Une campagne publicitaire audacieuse de la startup Artisan a suscité l’indignation parmi les travailleurs, redoutant la substitution par l’intelligence artificielle. Son message provocateur, « Cessez d’embaucher des humains », cristallise les inquiétudes sur l’avenir de l’emploi et la déshumanisation croissante au sein des entreprises.
L’IA a de grandes applications, mais les craintes des travailleurs reposent sur la possibilité d’être remplacés dans leur poste

Artisan est une startup d’intelligence artificielle qui a suscité l’ire de nombreux travailleurs à la suite d’une campagne publicitaire jugée choquante et préoccupante depuis l’avènement de l’IA sur le marché. Bien que de nombreuses entreprises du secteur affirment qu’elles ne remplaceront pas les humains, il semble que ce soit un secret de polichinelle que cela va bel et bien arriver, et cette campagne a poussé Artisan à abandonner toute prudence.
Une image publiée sur X.com et relayée par Futurism a déclenché la controverse en affichant clairement « Cessez d’embaucher des humains », suivie de « Les Artisans ne se plaindront pas de l’équilibre entre vie professionnelle et vie personnelle, l’ère des employés IA est déjà là ».
Indignation et un futur incertain
« Stop Hiring Humans » billboards around SF 🧵 pic.twitter.com/jBUSErvMfK
— AI Notkilleveryoneism Memes ⏸️ (@AISafetyMemes) 12 décembre 2024
Ce message a servi à promouvoir Artisan, un prétendu agent de vente basé sur l’IA, utilisant des individus créés par IA pour se faire connaître. Cela a déclenché de vives critiques, car l’un des principaux désavantages de l’IA est l’incertitude qu’elle génère dans de nombreux emplois. Les réseaux sociaux et forums spécialisés se sont garnis de critiques à l’égard de cette campagne, et cela ne saurait surprendre.
Il s’agit d’une campagne fondamentalement dystopique, qui rappelle davantage des œuvres de science-fiction comme Blade Runner que la réalité.
Derrière cette initiative se trouve Jaspar Carmichael-Jack, le PDG de la société, Âgé de seulement 23 ans, qui prétend que le ton est dystopique, délibérément. Il défend la stratégie, affirmant que pour capter l’attention du public, il fallait se montrer provocateur et balayer du revers de la main des approches plus « ennuyeuses » pour atteindre ses objectifs.
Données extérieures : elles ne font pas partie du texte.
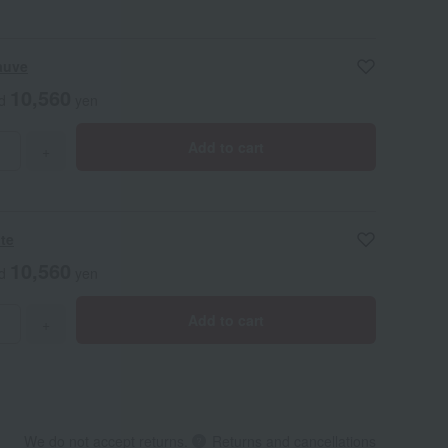
auve
10,560
ed
yen
Add to cart
+
ite
10,560
ed
yen
Add to cart
+
We do not accept returns.
Returns and cancellations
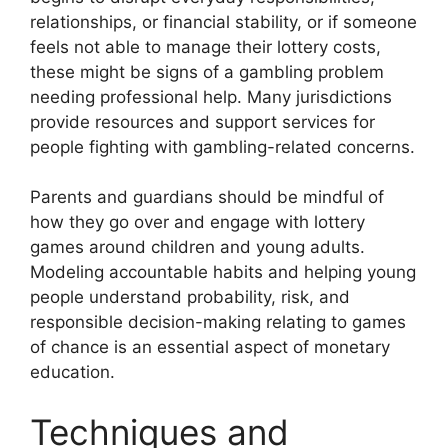
relationships, or financial stability, or if someone
feels not able to manage their lottery costs,
these might be signs of a gambling problem
needing professional help. Many jurisdictions
provide resources and support services for
people fighting with gambling-related concerns.
Parents and guardians should be mindful of
how they go over and engage with lottery
games around children and young adults.
Modeling accountable habits and helping young
people understand probability, risk, and
responsible decision-making relating to games
of chance is an essential aspect of monetary
education.
Techniques and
Pourtant, il a également gagné de nombreux ennemis en chemin, car de nombreux affichages de cette campagne sont arrachés pour exprimer la colère du public, abasourdi par de telles initiatives désolantes.
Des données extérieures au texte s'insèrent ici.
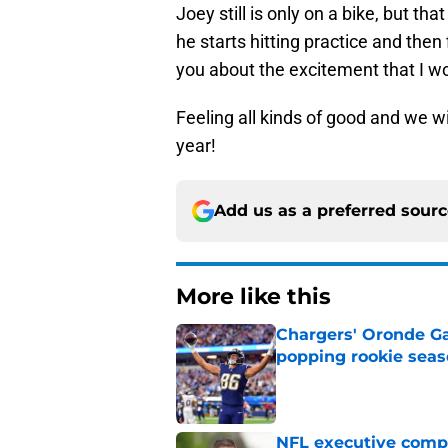
Joey still is only on a bike, but that
he starts hitting practice and then 
you about the excitement that I wo
Feeling all kinds of good and we wil
year!
Add us as a preferred sour
More like this
Chargers' Oronde Gad
popping rookie sea
Published by on Invalid Dat
NFL executive compa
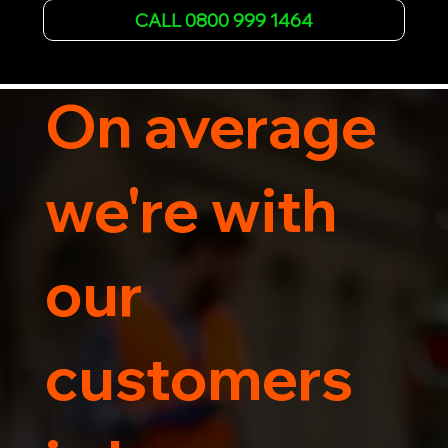
Whether it's a breakdown or relocation, our swift 
CALL 0800 999 1464
car, SWB van & Motorcycle transportation 
guarantees peace of mind.

Contact us today for professional, affordable 
transportation services tailored to your needs. 
On average
Trust us for your car's safe journey.
we're with
our
customers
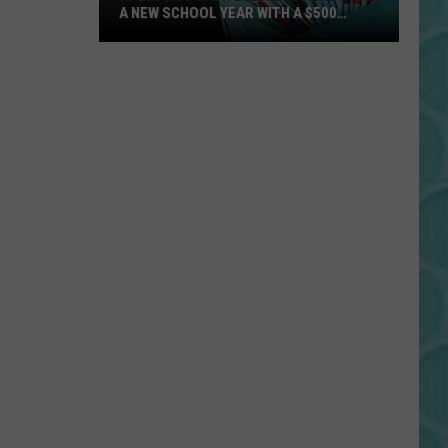
A NEW SCHOOL YEAR WITH A $500
PREPAID VISA GIFT CARD
Hall
Pass
Cash
2026:
Get
Ready
for
a
New
School
Year
With
a
$500
Prepaid
Visa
Il est clair qu’un éléphant dans la pièce attire les regards, mais peu semblent s’en soucier. L’arrivée de l’IA crée une inquiétude croissante parmi le grand public, qui se sent facilement remplaçable par une machine efficace, mais pas sans défauts. De plus, la déshumanisation apparente dans cette technique marketing a exacerbé ce sentiment.
Ce qui est indéniable, c’est que la campagne a réussi à atteindre son objectif de susciter une controverse, ce dont le PDG de l’entreprise doit sans doute se réjouir.